The next year, he auditioned for the off-Broadway production of “Lady Be Good” at City Center, which featured one of his idols, Tommy Tune. The George Gershwin musical was Fred Astaire’s breakout show in 1924, and Gardner was cast in the same role, as Dick Trevor, opposite Patti Murin as the sister.

Also in 2016, he was part of the NY Spectacular at Radio City Music Hall, in which he played the statue of George M. Cohan come to life, along with the Rockettes. “For me, it was a peak experience,” Gardner said. “I was revealed as the statue, holding a cane, and for the first 45 seconds I just stood and looked out at the 6,000 seats of Radio City, and every night I got chills. I had a big solo, and I had the rare opportunity to dance with the Rockettes, who don’t normally dance with men. It was such an honor.”

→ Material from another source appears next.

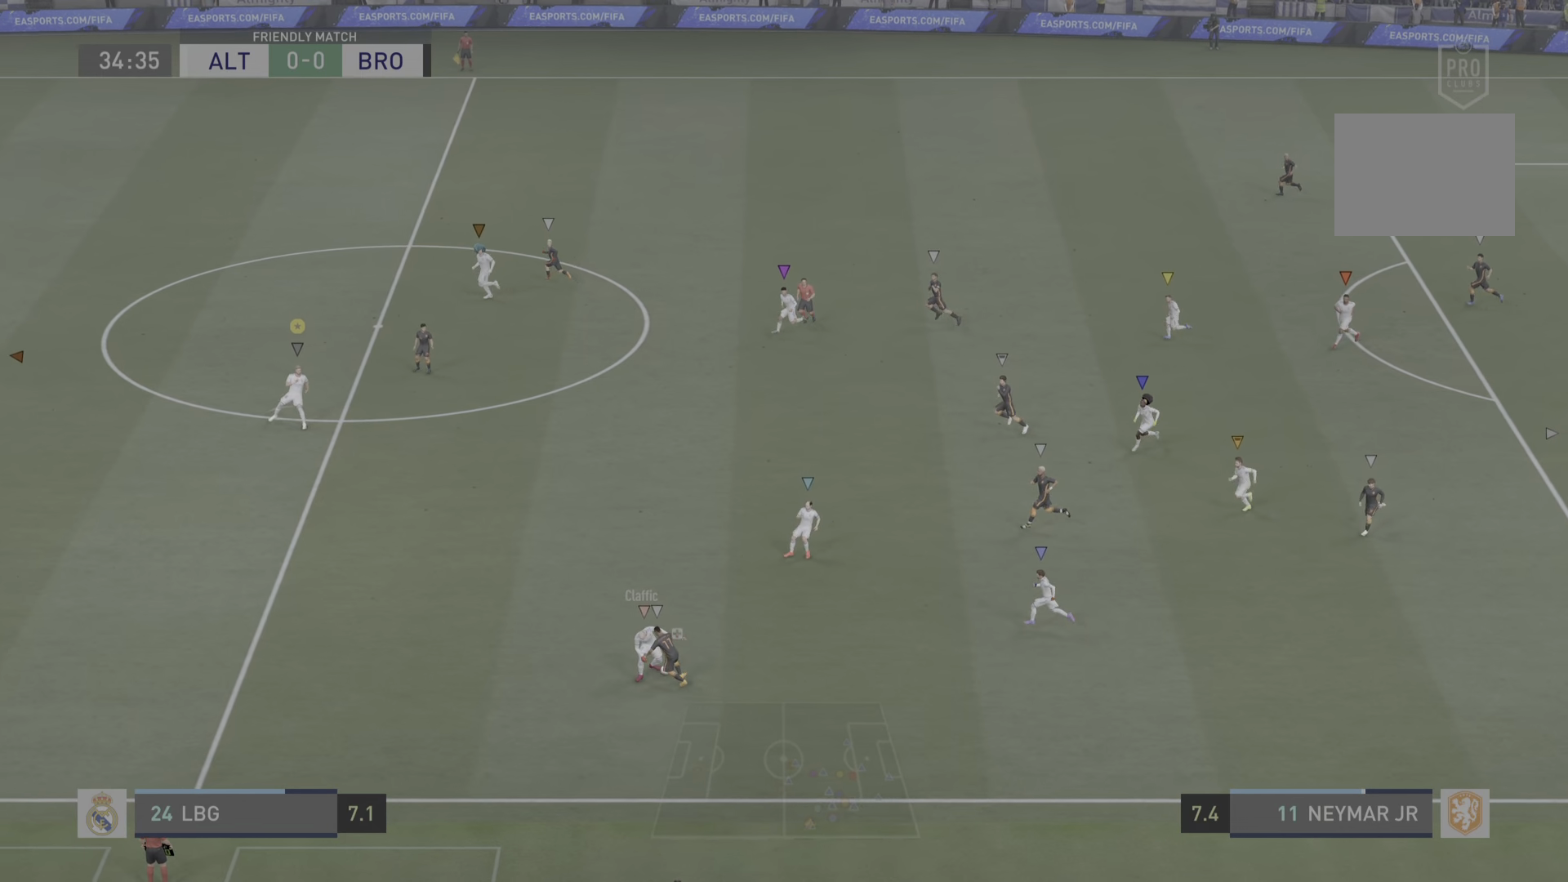
{"buttons": ["R2"], "left_stick": "down", "right_stick": "center"}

In 2020, Gardner was assistant choreographer for a new show written and directed by James Lapine, with music by Tom Kitt, called “Flying Over Sunset,” a fictional story of Claire Booth Luce, Cary Grant and Aldous Huxley, and their experiences with LSD. Gardner was also understudying the role of Grant, played by Tom Yazbeck. But before he had a chance to perform, Covid-19 shut down Broadway.

Just before the lockdown, Gardner had met and was dating fellow actor Emily Larger; they met at a reading of the musical “Summer Stock.” They quarantined together, and have since married. The two of them later performed the roles of Christine Colgate and Freddy in “Dirty Rotten Scoundrels” at the Engeman Theater in Northport, N.Y. in 2023.

When Broadway reopened, Gardner finally was able to perform his big number in “Flying Over Sunset,” and in 2022, he was cast as The Spectre in “A Christmas Carol” at the Nederlander, also on Broadway.

As of May 14, he was preparing for a two-person new off-Broadway play, “The Opposite of Love,” by Ashley Griffin (who also plays the other role), scheduled to open May 28. “It’s a departure from what I usually do,” he said. “It’s a beautiful, very intimate show (no music and dance), and I’m excited to do a play.”

But Gardner has no intention of abandoning tap dancing, which he continues to perform, teach and choreograph. He loves it, he said, because “not only is it one of the only art forms that is truly American, but it also creates the music. We have a full drum set on our feet, with lots of shades and pitches and tones. When you choreograph, you try to find the melody of the percussion.

“But it also has a complicated history. At the beginning of my classes, I always acknowledge that the history of tap dance is based in Black American history. It’s a dear part of me, but it’s not my story to tell. I can only talk about my own history with it.” He will be sharing that history in September.